→ Instruction: Please edit the lines from the one holding "Предыдущая статья" through the one holding "Sledujte športové udalosti", inclusive, replacing "Новости" with "Спорт". Give back only those lines, with nothing else changed.

→ Source material:
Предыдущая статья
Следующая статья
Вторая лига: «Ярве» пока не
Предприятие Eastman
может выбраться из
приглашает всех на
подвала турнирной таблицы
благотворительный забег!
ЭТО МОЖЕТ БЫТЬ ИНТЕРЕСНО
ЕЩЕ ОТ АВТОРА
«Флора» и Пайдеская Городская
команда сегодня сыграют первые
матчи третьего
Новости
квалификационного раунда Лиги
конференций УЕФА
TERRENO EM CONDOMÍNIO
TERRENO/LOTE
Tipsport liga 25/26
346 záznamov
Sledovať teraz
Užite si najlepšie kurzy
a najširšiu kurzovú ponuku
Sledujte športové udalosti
==
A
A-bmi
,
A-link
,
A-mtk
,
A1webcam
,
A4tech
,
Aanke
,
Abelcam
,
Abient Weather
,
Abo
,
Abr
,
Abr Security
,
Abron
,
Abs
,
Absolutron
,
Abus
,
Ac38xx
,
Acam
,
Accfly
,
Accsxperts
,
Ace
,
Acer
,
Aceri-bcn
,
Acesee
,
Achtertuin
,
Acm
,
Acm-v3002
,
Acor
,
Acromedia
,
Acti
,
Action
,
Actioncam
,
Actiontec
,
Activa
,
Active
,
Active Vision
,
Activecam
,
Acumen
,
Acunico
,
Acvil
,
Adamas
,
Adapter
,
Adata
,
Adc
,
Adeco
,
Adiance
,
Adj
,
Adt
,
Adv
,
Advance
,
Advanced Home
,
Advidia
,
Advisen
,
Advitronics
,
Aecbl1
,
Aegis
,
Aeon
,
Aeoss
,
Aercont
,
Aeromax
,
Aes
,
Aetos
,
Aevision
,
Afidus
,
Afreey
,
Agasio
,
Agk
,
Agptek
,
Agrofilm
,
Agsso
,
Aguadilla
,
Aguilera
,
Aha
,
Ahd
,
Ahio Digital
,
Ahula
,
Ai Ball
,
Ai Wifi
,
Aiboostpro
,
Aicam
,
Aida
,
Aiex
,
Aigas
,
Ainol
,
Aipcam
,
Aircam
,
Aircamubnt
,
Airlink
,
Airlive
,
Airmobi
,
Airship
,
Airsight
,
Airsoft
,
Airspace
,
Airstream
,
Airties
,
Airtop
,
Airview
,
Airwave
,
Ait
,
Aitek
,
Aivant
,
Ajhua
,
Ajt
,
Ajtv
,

→ Response for this exercise:
Предыдущая статья
Следующая статья
Вторая лига: «Ярве» пока не
Предприятие Eastman
может выбраться из
приглашает всех на
подвала турнирной таблицы
благотворительный забег!
ЭТО МОЖЕТ БЫТЬ ИНТЕРЕСНО
ЕЩЕ ОТ АВТОРА
«Флора» и Пайдеская Городская
команда сегодня сыграют первые
матчи третьего
Спорт
квалификационного раунда Лиги
конференций УЕФА
TERRENO EM CONDOMÍNIO
TERRENO/LOTE
Tipsport liga 25/26
346 záznamov
Sledovať teraz
Užite si najlepšie kurzy
a najširšiu kurzovú ponuku
Sledujte športové udalosti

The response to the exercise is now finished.